As is evident from the above, according to the present invention, even in the case of a non-lubricated O-ring, the frictional resistance is reduced by forming a space substantially opposite to the deformed surface of the O-ring. For example, it is suitable for a pipe joint for a semiconductor process or the like, and its detachability is extremely good, and operability can be improved.
The sealing performance between the socket body and the plug body can also be achieved. In addition, in combination with the function of the inclined surface formed in the circumferential groove of the O-ring, there is an effect that the detachability of the socket body and the plug body can be improved.

[Brief description of the drawings]

FIG. 1 shows an example of a pipe joint according to the present invention.
It is a longitudinal cross-sectional view showing the state where the plug was inserted in the socket.

FIG. 2 is a longitudinal sectional view showing a state where the socket and the plug of FIG. 1 are connected.

FIG. 3 is a partially enlarged view of FIG.

FIG. 4 is a partial sectional view showing a state of a circumferential groove and an O-ring of the plug in FIG. 1;

FIG. 5 is a partial step view showing a state of a circumferential groove and an O-ring of a conventional plug.

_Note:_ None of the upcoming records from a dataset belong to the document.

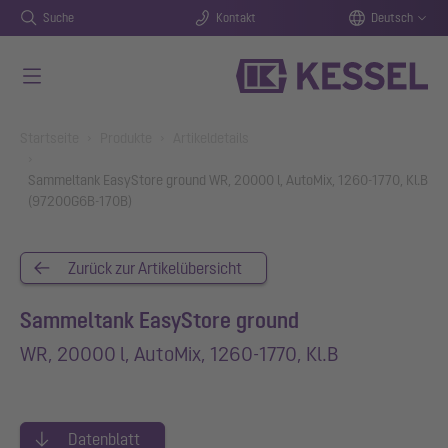
Suche
Kontakt
Deutsch
Zum Hauptinhalt springen
You are here:
Startseite
Produkte
Artikeldetails
Sammeltank EasyStore ground WR, 20000 l, AutoMix, 1260-1770, Kl.B
(97200G6B-170B)
Zurück zur Artikelübersicht
Sammeltank EasyStore ground
WR, 20000 l, AutoMix, 1260-1770, Kl.B
Datenblatt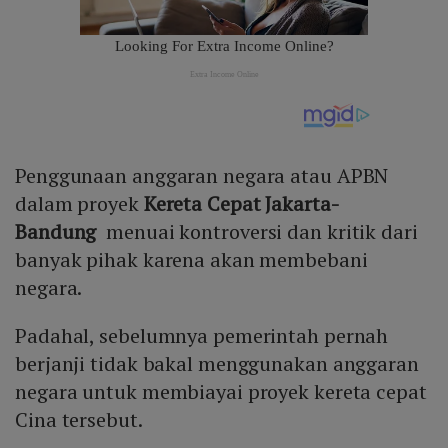
Penggunaan anggaran negara atau APBN
dalam proyek
Kereta Cepat Jakarta-
Bandung
menuai kontroversi dan kritik dari
banyak pihak karena akan membebani
negara.
Padahal, sebelumnya pemerintah pernah
berjanji tidak bakal menggunakan anggaran
negara untuk membiayai proyek kereta cepat
Cina tersebut.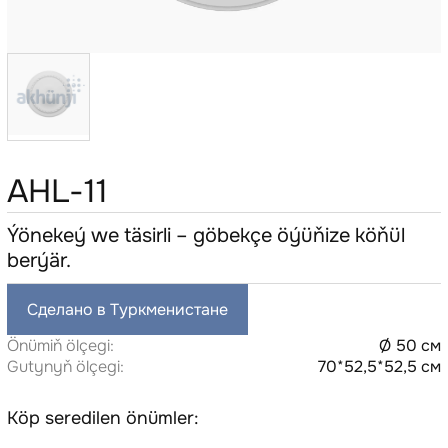
AHL-11
Ýönekeý we täsirli – göbekçe öýüňize köňül
berýär.
Сделано в Туркменистане
Önümiň ölçegi:
Ø 50 см
Gutynyň ölçegi:
70*52,5*52,5 см
Köp seredilen önümler: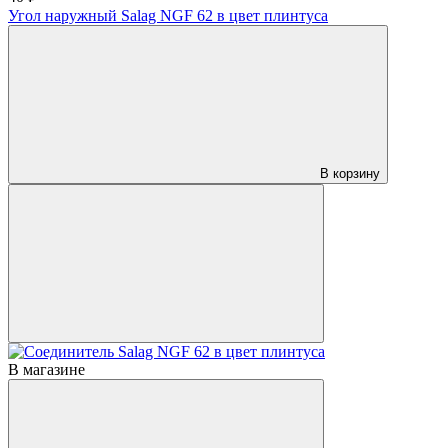
Угол наружный Salag NGF 62 в цвет плинтуса
В корзину
В магазине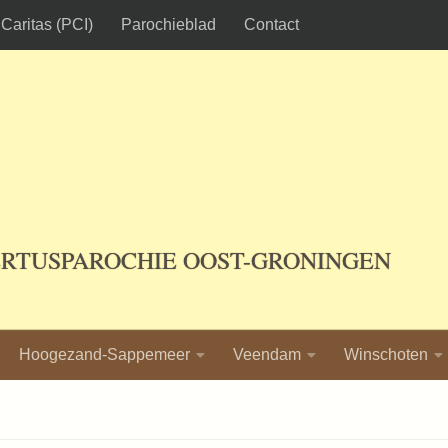
Caritas (PCI)
Parochieblad
Contact
ERTUSPAROCHIE OOST-GRONINGEN
Hoogezand-Sappemeer
Veendam
Winschoten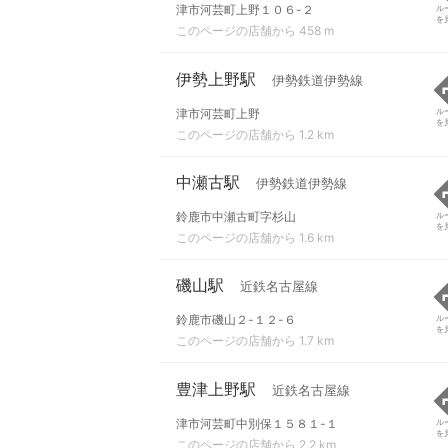
津市河芸町上野１０６-２
ル
を
このページの店舗から 458 m
伊勢上野駅
伊勢鉄道伊勢線
津市河芸町上野
ル
を
このページの店舗から 1.2 km
中瀬古駅
伊勢鉄道伊勢線
鈴鹿市中瀬古町字杉山
ル
を
このページの店舗から 1.6 km
磯山駅
近鉄名古屋線
鈴鹿市磯山２-１２-６
ル
を
このページの店舗から 1.7 km
豊津上野駅
近鉄名古屋線
津市河芸町中別保１５８１-１
ル
を
このページの店舗から 2.2 km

FIG. 6 shows another example of the pipe joint according to the present invention.
It is a separation state figure showing the state where a socket main part and a plug main part were separated.

[Explanation of symbols]

 DESCRIPTION OF SYMBOLS 1 Socket main body 2 Plug main body 7 Locking member (locking ball) 7a Engaging part (engaging groove) 15 Tapered part 16 Inner peripheral surface 17 Circular groove 18 O-ring 19 Inclined surface X Space

Claims (4)

[Claims] An O-ring is attached to a circumferential groove formed on an outer peripheral surface of a plug body during a connection process between the socket body and the plug body via a locking member of the socket body and an engaging portion of the plug body. When the O-ring is pressed and deformed by the inner peripheral surface of the opening of the socket body, a space is formed in the wall surface of the circumferential groove so as to absorb the amount of deformation of the O-ring in a direction substantially opposite to the deformation. A pipe fitting characterized by the following. 2. An inner peripheral surface of the socket body,
When the inner peripheral surface of the socket main body and the outer peripheral surface of the plug main body are hermetically sealed via a ring, an inclined surface for deforming the O-ring is formed, and the plug main body has a plug main body having the circumferential groove. The outer peripheral wall on the rear end side is formed on an inclined surface extending toward the bottom wall surface, and when the O-ring slides on the inner peripheral surface of the socket body, the O-ring is pressed along the inclined surface to be pressed. The pipe joint according to claim 1, wherein the pipe joint is absorbed by a space formed by the inclined surface and the bottom wall surface and can be connected with less frictional resistance. 3. The locking member of the socket body includes a plurality of locking balls provided on the connection side of the socket body and protruding and retracting in a centrifugal direction. An outer peripheral groove formed on the outer peripheral surface of the socket. The locking ball is disengaged from the outer peripheral groove to detach the socket main body and the plug main body, and is opened when both are connected, and closed when separated. The pipe joint according to claim 1, wherein the valve to be connected is incorporated in the socket body and the plug body, respectively. 4. An O-ring is mounted on an inner peripheral groove provided in the socket body in a process of connecting the socket body and the plug body via a locking member of the socket body and an engaging portion of the plug body. A pipe joint characterized in that, when pressed by the outer peripheral surface of the plug body and deformed, a space portion capable of absorbing the amount of deformation of the O-ring is formed in the wall surface of the inner peripheral groove in a direction substantially opposite to the deformation.